Directive: Reproduce the data word for word, from the line with "Bitte die Zahlen eintragen" to the line with "portes et portails", both lines included. Leave out the pictures.

Dataset records:
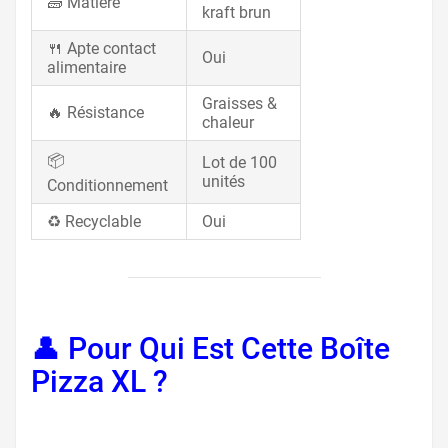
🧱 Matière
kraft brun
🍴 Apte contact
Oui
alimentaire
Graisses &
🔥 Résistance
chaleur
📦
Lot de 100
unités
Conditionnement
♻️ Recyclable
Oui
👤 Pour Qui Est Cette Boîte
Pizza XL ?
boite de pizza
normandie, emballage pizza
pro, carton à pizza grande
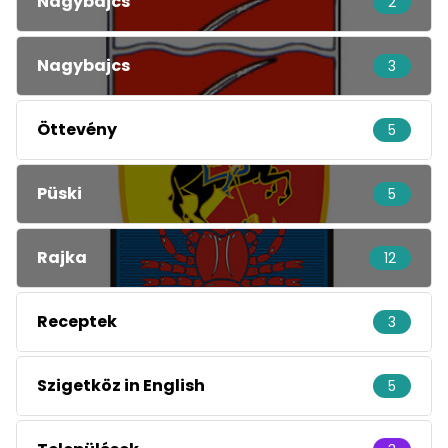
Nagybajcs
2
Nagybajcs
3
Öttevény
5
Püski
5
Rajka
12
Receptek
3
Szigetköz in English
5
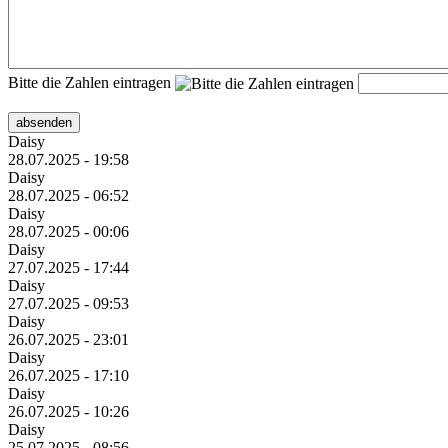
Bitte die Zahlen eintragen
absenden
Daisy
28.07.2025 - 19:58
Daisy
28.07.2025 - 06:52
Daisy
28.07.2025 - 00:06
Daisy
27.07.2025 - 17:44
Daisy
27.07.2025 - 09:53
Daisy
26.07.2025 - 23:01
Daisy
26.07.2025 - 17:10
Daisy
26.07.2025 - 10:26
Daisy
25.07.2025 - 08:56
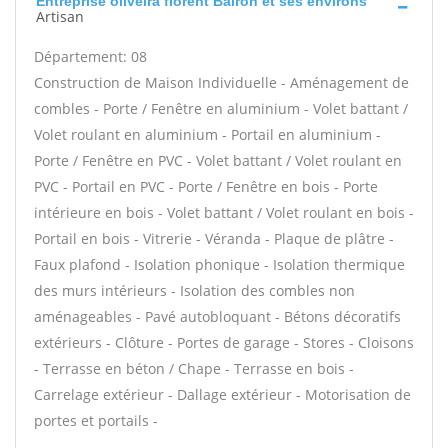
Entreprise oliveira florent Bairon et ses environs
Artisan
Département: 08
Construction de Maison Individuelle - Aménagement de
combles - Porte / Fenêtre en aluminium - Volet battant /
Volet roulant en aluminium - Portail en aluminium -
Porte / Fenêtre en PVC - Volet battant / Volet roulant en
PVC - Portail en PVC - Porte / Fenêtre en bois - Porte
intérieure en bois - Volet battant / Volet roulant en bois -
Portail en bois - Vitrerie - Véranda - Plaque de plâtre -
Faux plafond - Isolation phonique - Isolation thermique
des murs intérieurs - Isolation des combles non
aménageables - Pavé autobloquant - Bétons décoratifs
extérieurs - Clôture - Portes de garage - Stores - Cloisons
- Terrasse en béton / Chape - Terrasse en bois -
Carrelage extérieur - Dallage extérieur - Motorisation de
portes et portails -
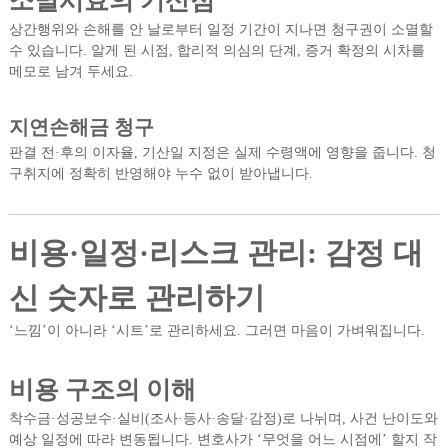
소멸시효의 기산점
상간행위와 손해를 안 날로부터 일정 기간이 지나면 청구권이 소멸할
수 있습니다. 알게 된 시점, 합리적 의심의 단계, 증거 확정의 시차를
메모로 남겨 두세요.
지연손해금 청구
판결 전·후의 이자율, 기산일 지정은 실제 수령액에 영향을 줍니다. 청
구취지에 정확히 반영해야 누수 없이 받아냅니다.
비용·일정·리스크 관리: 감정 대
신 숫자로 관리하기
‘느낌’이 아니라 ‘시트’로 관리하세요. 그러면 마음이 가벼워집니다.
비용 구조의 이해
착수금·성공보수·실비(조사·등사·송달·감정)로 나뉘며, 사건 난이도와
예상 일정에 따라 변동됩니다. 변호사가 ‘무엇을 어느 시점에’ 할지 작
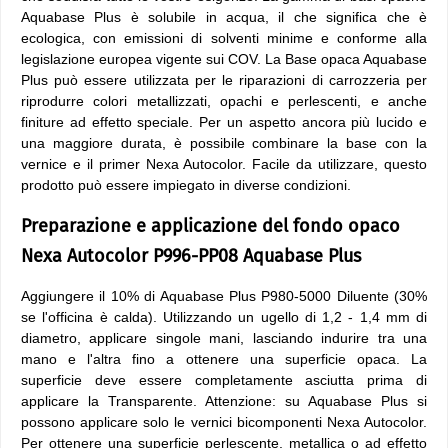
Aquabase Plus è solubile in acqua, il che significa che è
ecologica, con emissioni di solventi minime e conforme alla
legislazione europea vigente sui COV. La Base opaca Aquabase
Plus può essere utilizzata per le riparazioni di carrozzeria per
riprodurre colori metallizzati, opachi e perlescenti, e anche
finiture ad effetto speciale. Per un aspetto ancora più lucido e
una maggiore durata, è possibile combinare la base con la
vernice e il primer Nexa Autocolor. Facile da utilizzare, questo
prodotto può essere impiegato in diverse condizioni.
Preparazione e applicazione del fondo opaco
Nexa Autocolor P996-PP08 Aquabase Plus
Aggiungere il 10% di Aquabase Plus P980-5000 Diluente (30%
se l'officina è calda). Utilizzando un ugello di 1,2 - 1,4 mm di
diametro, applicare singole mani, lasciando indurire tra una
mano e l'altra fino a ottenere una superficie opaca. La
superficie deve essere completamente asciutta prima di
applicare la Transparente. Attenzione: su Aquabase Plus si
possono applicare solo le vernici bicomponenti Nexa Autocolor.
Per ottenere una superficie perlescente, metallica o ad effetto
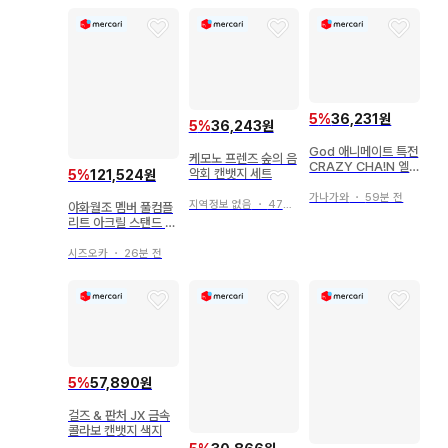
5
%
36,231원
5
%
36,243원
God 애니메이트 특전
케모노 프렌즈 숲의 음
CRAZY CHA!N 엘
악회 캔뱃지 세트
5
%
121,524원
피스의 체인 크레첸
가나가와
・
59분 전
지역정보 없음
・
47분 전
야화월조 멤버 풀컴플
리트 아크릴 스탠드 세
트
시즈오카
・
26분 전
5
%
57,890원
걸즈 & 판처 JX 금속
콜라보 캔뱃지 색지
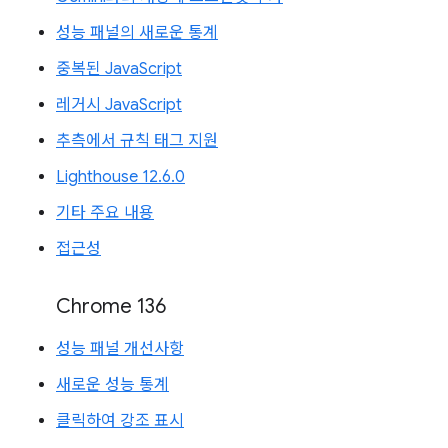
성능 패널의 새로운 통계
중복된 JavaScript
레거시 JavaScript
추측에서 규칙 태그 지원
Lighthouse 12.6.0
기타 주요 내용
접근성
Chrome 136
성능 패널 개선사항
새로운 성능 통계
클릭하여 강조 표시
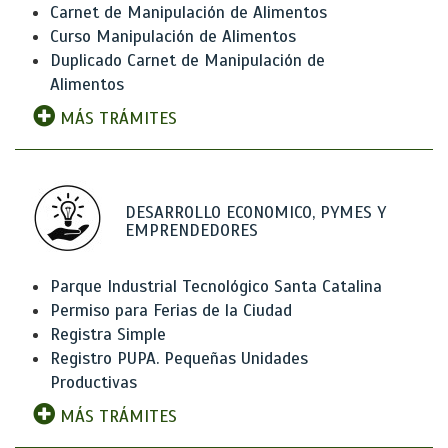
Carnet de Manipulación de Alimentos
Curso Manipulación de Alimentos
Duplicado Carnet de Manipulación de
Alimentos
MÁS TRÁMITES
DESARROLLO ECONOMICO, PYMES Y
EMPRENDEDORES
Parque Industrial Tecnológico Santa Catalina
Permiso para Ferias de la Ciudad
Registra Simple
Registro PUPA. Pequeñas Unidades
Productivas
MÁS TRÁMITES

Response below:
Bitte die Zahlen eintragen
absenden
Daisy
28.07.2025 - 19:58
Daisy
28.07.2025 - 06:52
Daisy
28.07.2025 - 00:06
Daisy
27.07.2025 - 17:44
Daisy
27.07.2025 - 09:53
Daisy
26.07.2025 - 23:01
Daisy
26.07.2025 - 17:10
Daisy
26.07.2025 - 10:26
Daisy
25.07.2025 - 08:56
Entreprise oliveira florent Bairon et ses environs
Artisan
Département: 08
Construction de Maison Individuelle - Aménagement de
combles - Porte / Fenêtre en aluminium - Volet battant /
Volet roulant en aluminium - Portail en aluminium -
Porte / Fenêtre en PVC - Volet battant / Volet roulant en
PVC - Portail en PVC - Porte / Fenêtre en bois - Porte
intérieure en bois - Volet battant / Volet roulant en bois -
Portail en bois - Vitrerie - Véranda - Plaque de plâtre -
Faux plafond - Isolation phonique - Isolation thermique
des murs intérieurs - Isolation des combles non
aménageables - Pavé autobloquant - Bétons décoratifs
extérieurs - Clôture - Portes de garage - Stores - Cloisons
- Terrasse en béton / Chape - Terrasse en bois -
Carrelage extérieur - Dallage extérieur - Motorisation de
portes et portails -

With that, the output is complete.